ICANN published the results of its annual survey measuring the satisfaction of IANA functions customers regarding the services they receive. In particular, the survey measures satisfaction in relation to documentation quality, process quality, transparency, timeliness, accuracy, reporting, and courtesy.The survey, which covered transactions completed between September 2015 and August 2016, showed that 99% of respondents were satisfied with the accuracy of their transactions, while 94% reported satisfaction in regard to transparency this year (an increase from 89 percent in the 2015 survey). In terms of satisfaction regarding process quality, the survey showed a drop to 89%, from 95% in 2015.

6 Jan 2017

ICANN and the US Department of Commerce have agreed to  terminate the Affirmation of Commitments (AoI), a 2009 document which outlined the two parties’ responsibilities towards each-other. Among its provisions, the AoI stressed out ICANN’s commitments to openness and transparency, and regular community reviews of its work. As noted by the US government, the termination of the agreement is a consequence of the completion of the IANA stewardship transition and the incorporation of the of the AoC framework into the revised ICANN bylaws.

(PROBLEM SET):
1 - According to the ICANN news extract, which aspects of the services do IANA functions customers rate in the survey?
2 - Carry on the ICANN news extract from the point where it ends.

(INFORMATION GIVEN):
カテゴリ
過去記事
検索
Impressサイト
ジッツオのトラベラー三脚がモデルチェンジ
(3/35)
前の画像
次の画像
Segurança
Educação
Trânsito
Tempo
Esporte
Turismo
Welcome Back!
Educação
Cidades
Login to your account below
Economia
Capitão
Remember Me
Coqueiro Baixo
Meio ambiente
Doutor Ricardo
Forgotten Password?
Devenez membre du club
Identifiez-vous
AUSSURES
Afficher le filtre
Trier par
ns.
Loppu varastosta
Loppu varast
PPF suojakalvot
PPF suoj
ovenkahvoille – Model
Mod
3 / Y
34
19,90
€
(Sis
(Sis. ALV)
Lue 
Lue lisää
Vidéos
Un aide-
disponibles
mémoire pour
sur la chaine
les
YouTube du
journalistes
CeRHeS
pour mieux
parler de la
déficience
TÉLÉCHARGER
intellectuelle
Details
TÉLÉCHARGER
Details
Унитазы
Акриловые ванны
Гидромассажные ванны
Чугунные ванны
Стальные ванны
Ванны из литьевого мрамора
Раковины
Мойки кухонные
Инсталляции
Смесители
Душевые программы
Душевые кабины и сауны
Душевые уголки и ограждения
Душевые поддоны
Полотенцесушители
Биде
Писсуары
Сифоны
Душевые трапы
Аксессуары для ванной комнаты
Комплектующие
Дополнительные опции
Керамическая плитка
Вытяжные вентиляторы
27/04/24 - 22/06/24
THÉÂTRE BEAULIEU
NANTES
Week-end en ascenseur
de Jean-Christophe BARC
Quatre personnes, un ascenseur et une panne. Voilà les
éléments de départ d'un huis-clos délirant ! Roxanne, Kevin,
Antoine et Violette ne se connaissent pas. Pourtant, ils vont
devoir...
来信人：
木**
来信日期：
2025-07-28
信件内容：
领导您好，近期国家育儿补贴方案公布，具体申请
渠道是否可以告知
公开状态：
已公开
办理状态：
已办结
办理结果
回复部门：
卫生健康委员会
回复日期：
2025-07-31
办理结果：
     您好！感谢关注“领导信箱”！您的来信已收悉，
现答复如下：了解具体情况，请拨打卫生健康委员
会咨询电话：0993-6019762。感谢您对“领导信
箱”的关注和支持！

(ANSWERS PROVIDED):
1 - Documentation quality, process quality, transparency, timeliness, accuracy, reporting, and courtesy.

2 -
2 Jan 2017

A report recently released by the Internet Society shows that, as of November 2018, 89% of all top-level domain names (TLD) have signed their zones with Domain Name System Security Extensions (DNSSEC). While all new generic TLDs have deployed DNSSEC at their root, only approximately 47% of all country-code TLDs (ccTLDs) have taken this step.  Deployment of the security extension for second-level domains vary widely; for example, over 50% of domains under .cz (the ccTLD for Czechia) are signed, while only about 0.5% of zones in .com are signed. Looking at the broader picture, the report notes that the ‘deployment of DNSSEC has made substantial progress since the root was signed in 2010’, and that ‘the major DNS servers and resolvers now ship with DNSSEC capability, and tools assisting DNSSEC operation are improving’.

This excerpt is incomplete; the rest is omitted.